Labor no longer sees Industry-Recognized Apprenticeship Program

The U.S. Department of Labor announced a Notice of Proposed Rulemaking seeking public comment on a proposal to eliminate the Industry-Recognized Apprenticeship Program (IRAP), allowing the agency to direct resources toward expanding access to the established Registered Apprenticeships programs. The proposed rule is the latest action responding to White House Executive Order 14016, including the suspension of review of applications for Standard Recognition Entities (SRE) in IRAP. The proposal is part of a larger effort aimed at expanding and strengthening the Labor Department’s Registered Apprenticeship model.

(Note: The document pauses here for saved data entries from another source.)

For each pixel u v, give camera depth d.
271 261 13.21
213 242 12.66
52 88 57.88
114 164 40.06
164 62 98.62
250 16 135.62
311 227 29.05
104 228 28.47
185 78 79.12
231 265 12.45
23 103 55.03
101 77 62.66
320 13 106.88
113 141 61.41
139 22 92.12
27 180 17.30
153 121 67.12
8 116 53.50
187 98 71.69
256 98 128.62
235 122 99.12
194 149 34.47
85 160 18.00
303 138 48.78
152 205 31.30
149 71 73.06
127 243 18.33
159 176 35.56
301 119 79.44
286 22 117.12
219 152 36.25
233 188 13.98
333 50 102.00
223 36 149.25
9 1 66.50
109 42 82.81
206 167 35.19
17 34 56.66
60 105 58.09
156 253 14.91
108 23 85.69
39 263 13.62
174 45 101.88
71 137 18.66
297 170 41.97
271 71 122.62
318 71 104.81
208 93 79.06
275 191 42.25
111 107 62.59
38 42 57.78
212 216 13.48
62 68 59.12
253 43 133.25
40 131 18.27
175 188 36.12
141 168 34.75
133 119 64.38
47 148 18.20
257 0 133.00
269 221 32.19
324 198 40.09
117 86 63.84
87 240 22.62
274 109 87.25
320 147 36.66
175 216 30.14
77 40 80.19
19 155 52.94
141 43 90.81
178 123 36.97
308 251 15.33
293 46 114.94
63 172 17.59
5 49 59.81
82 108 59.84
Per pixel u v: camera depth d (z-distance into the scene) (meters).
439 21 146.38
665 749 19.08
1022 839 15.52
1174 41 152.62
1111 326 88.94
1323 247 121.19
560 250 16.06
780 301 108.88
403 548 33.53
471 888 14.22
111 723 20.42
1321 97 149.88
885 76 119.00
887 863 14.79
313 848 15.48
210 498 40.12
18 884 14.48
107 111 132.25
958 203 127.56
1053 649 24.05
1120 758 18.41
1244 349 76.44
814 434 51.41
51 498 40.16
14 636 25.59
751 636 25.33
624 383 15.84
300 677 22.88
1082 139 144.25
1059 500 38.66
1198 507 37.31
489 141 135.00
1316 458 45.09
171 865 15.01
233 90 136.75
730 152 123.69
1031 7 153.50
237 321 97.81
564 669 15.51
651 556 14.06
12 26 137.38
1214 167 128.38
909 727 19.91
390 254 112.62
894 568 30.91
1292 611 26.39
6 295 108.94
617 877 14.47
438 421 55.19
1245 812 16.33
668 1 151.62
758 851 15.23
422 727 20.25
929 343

The proposed rule would rescind the regulatory framework used to establish and govern IRAPs; if finalized, the Labor Department will work with previously recognized SREs and IRAPs to explore options to become program sponsors or intermediaries under the Registered Apprenticeship system. In the Notice, the agency contends that IRAPs created a duplicative system that could lead to lower quality standards for training and poorer safety and welfare protections for apprentices compared to Registered Apprenticeships. Unlike IRAPs, Labor officials suggest, Registered Apprenticeships are also required to provide apprentices with progressively increasing wages, which serve as an important incentive to attract and recruit program candidates while developing a pipeline of local, diverse, well-trained workers to meet talent needs across a diverse array of industries, and increase U.S. workforce competitiveness.

OSHA WHISTLEBLOWER CASE
A federal whistleblower investigation led the Labor Department’s Occupational Safety and Health Administration to order a Houston mobile crane rental company to pay a former employee nearly $24,000 in back wages, interest and damages after the worker’s June 2020 firing for refusal to drive in excess of federal limits and reported fatigue.

OSHA determined that Crane Masters Inc., which provides hydraulic truck cranes and rigging services to construction customers, violated the Surface Transportation Assistance Act when it retaliated against the employee for invoking Federal Motor Carrier Safety Administration safe driving limits. The employee worked 19 hours the day prior to termination, and could not get the required time off before returning to work—making it unsafe to operate a commercial vehicle. An investigation led Apprenticeship Program to order the company to pay the driver nearly $14,000 in back wages, interest and compensatory damages, plus $10,000 in punitive damages. 

“Crane Masters punished a driver who refused to jeopardize their safety and that of others on the road by violating federal laws that restrict how many hours a truck driver may operate a commercial vehicle each day,” says OSHA Regional Administrator Eric Harbin in Dallas. “Commercial truck drivers, mechanics and other workers are critical to our nation’s transportation infrastructure and our economy, but they should never be forced to put themselves or others at risk because of an employer’s concern for profit, or fear retaliation for exercising their legal rights.”

The OSHA Whistleblower Protection Program enforces provisions of more than 20 whistleblower statutes protecting employees from retaliation for reporting violations of various workplace safety and health, commercial motor carrier, environmental and other laws or engaging in other related protected activities.